When confronted with the evidence, Pitre said he offered McKee between $5,000 and $10,000 to hurt his ex-wife, police and prosecutors said.

But he said he'd never intended for her to die. Instead, he planned to interrupt the assault, save her life and win her back.

"He said he planned to save her, but that he overslept," according to police.

Pitre, a former Marine sergeant from Louisiana, was on leave when he met Cheryl Pitre in a small town near Pittsburgh.

The two moved to Whidbey Island, then separated and divorced.

In 1980, Pitre was convicted of second-degree murder for the shooting death of his then-lover's husband, Navy Lt. Cmdr. Dennis Archer, and sentenced to 35 years.

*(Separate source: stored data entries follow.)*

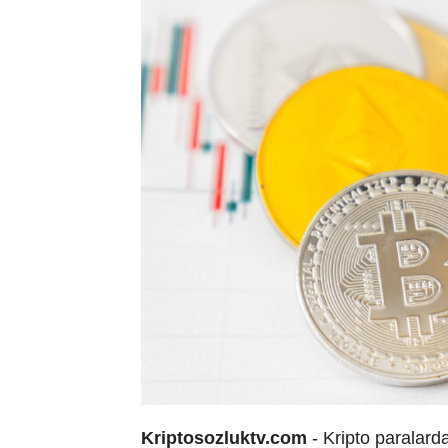
Kriptosozluktv.com
- Kripto paralard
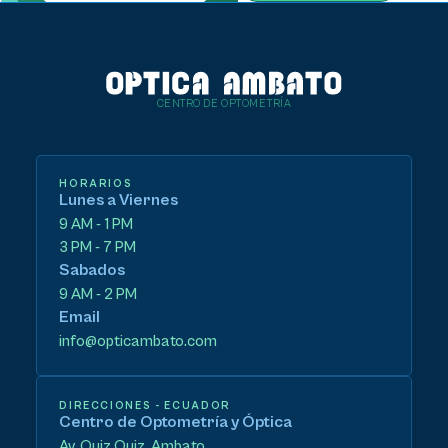
CENTRO DE OPTOMETRÍA
HORARIOS
Lunes a Viernes
9 AM - 1 PM
3 PM - 7 PM
Sabados
9 AM - 2 PM
Email
info@opticambato.com
DIRECCIONES - ECUADOR
Centro de Optometría y Óptica
Av. Quiz Quiz, Ambato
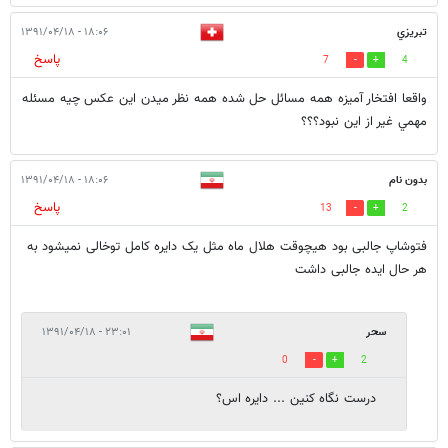
تبريزي
۱۸:۰۶ - ۱۳۹۱/۰۴/۱۸
پاسخ
7
4
واقعا افتخار آميزه همه مسائل حل شده همه نظر ميدن اين عكس چيه مسئله
مهمي غير از اين نبود؟؟؟
بدون نام
۱۸:۰۶ - ۱۳۹۱/۰۴/۱۸
پاسخ
13
2
فتوشاپ جالبی بود هیچوقت هلال ماه مثل یک دایره کامل توخالی نمیشود به
هر حال ایده جالبی داشت
سحر
۲۳:۰۱ - ۱۳۹۱/۰۴/۱۸
0
2
درست نگاه کنین ... دایره اس؟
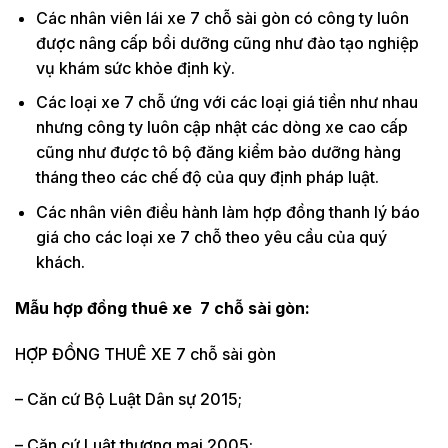
Các nhân viên lái xe 7 chỗ sài gòn có công ty luôn
được nâng cấp bồi dưỡng cũng như đào tạo nghiệp
vụ khám sức khỏe định kỳ.
Các loại xe 7 chỗ ứng với các loại giá tiền như nhau
nhưng công ty luôn cập nhật các dòng xe cao cấp
cũng như được tô bộ đăng kiểm bảo dưỡng hàng
tháng theo các chế độ của quy định pháp luật.
Các nhân viên điều hành làm hợp đồng thanh lý báo
giá cho các loại xe 7 chỗ theo yêu cầu của quý
khách.
Mẫu hợp đồng thuê xe 7 chỗ
sài gòn:
HỢP ĐỒNG THUÊ XE 7 chỗ sài gòn
– Căn cứ Bộ Luật Dân sự 2015;
– Căn cứ Luật thương mại 2005;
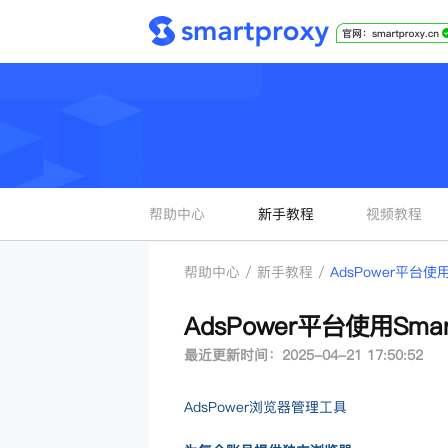
帮助中心
新手教程
视频教程
帮助中心 / 新手教程 /
AdsPower平台使用
AdsPower平台使用Smar
最近更新时间：2025-04-21 17:50:52
AdsPower浏览器管理工具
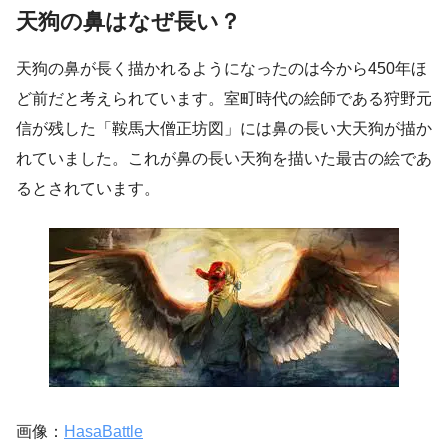
天狗の鼻はなぜ長い？
天狗の鼻が長く描かれるようになったのは今から450年ほ
ど前だと考えられています。室町時代の絵師である狩野元
信が残した「鞍馬大僧正坊図」には鼻の長い大天狗が描か
れていました。これが鼻の長い天狗を描いた最古の絵であ
るとされています。
画像：
HasaBattle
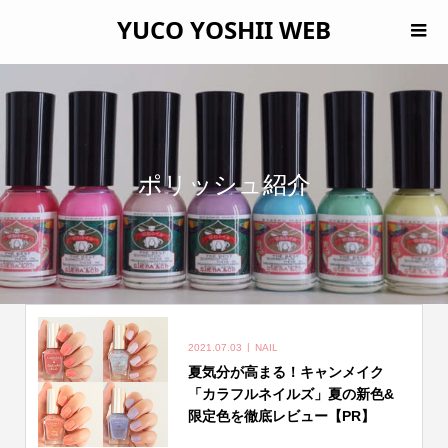
YUCO YOSHII WEB
ポリッシュ紹介
2021.07.03
NAIL
夏気分が高まる！キャンメイク
「カラフルネイルズ」夏の新色&
限定色を徹底レビュー【PR】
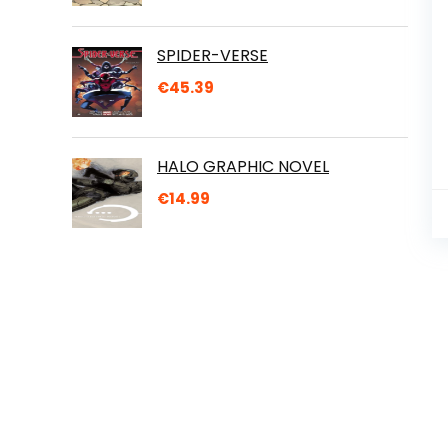
SPIDER-VERSE
€
45.39
HALO GRAPHIC NOVEL
€
14.99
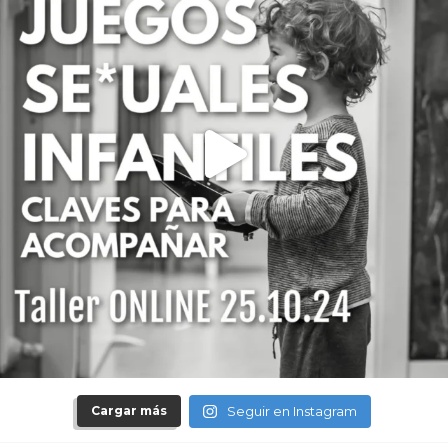
Cargar más
Seguir en Instagram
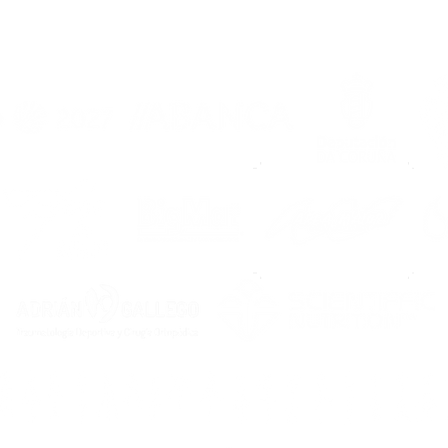
La Escuela Noiesa abre
XVI
sus puertas a la
Noia
temporada 2026/2027
¡La 
espe
ago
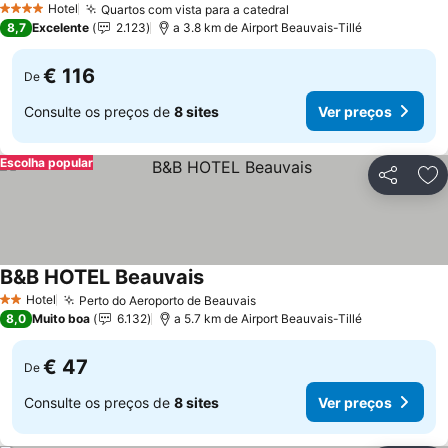
Hotel
Quartos com vista para a catedral
4 Estrelas
8,7
Excelente
2.123
a 3.8 km de Airport Beauvais-Tillé
€ 116
De
Consulte os preços de
8 sites
Ver preços
Escolha popular
Partilhar
Ad
B&B HOTEL Beauvais
Hotel
Perto do Aeroporto de Beauvais
2 Estrelas
8,0
Muito boa
6.132
a 5.7 km de Airport Beauvais-Tillé
€ 47
De
Consulte os preços de
8 sites
Ver preços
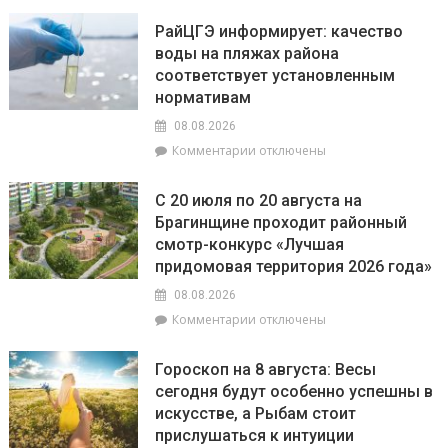
В
РайЦГЭ информирует: качество
Брагинском
воды на пляжах района
РОВД
соответствует установленным
рассказали,
какое
нормативам
наказание
08.08.2026
предусмотрено
к
Комментарии
отключены
за
записи
незаконное
РайЦГЭ
использование
С 20 июля по 20 августа на
информирует:
БПЛА
Брагинщине проходит районный
качество
смотр-конкурс «Лучшая
воды
на
придомовая территория 2026 года»
пляжах
08.08.2026
района
к
Комментарии
отключены
соответствует
записи
установленным
С
нормативам
Гороскоп на 8 августа: Весы
20
сегодня будут особенно успешны в
июля
искусстве, а Рыбам стоит
по
20
прислушаться к интуиции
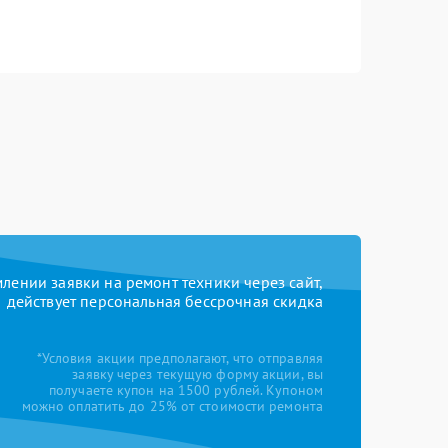
ении заявки на ремонт техники через сайт,
действует персональная бессрочная скидка
*Условия акции предполагают, что отправляя
заявку через текущую форму акции, вы
получаете купон на 1500 рублей. Купоном
можно оплатить до 25% от стоимости ремонта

He was paroled in 1986 after Cheryl Pitre lobbied hard for his release. The couple had remarried while Roland Pitre was still in prison. She convinced her employer, for example, to write the parole board, promising Pitre a job upon his release.

After Cheryl Pitre's death, Roland Pitre remarried, and then divorced, a Bremerton woman with teenage children.

In 1993, Pitre and a female accomplice were convicted of attempting to kidnap and hold for ransom one of his former stepchildren.

When he was arrested for the kidnapping, Pitre admitted to police and prosecutors that he'd set up the kidnapping.

But, in a story that would later sound familiar, he described it as just an elaborate ploy to win his former wife back, court documents show.